**Dataset extract**
━━━━
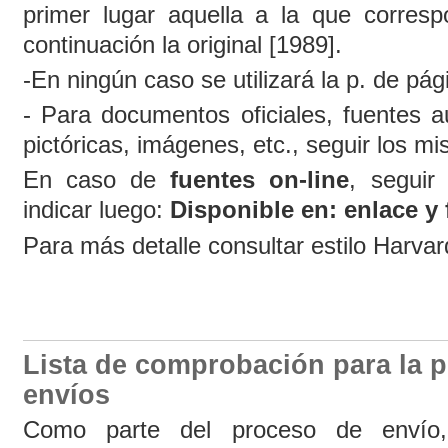
primer lugar aquella a la que corresp
continuación la original [1989].
-En ningún caso se utilizará la p. de pág
- Para documentos oficiales, fuentes a
pictóricas, imágenes, etc., seguir los m
En caso de
fuentes on-line
, seguir
indicar luego:
Disponible en: enlace y 
Para más detalle consultar estilo Harvar
Lista de comprobación para la 
envíos
Como parte del proceso de envío,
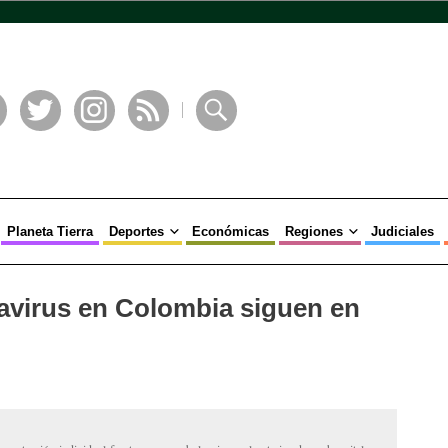
book
Twitter
Instagram
RSS
Buscar
Planeta Tierra
Deportes
Económicas
Regiones
Judiciales
avirus en Colombia siguen en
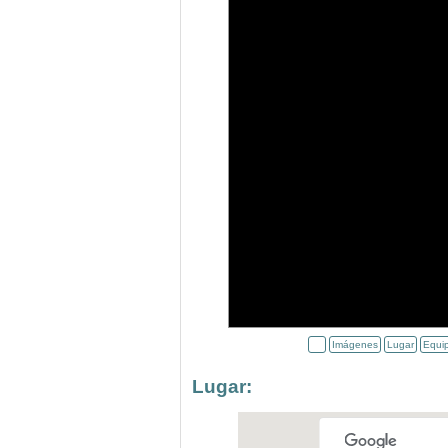
Imágenes
Lugar
Equi
Lugar:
━━━━
**What you have to do**
Return only the count of lines in the records that hold the word "fuentes".

**Result**
2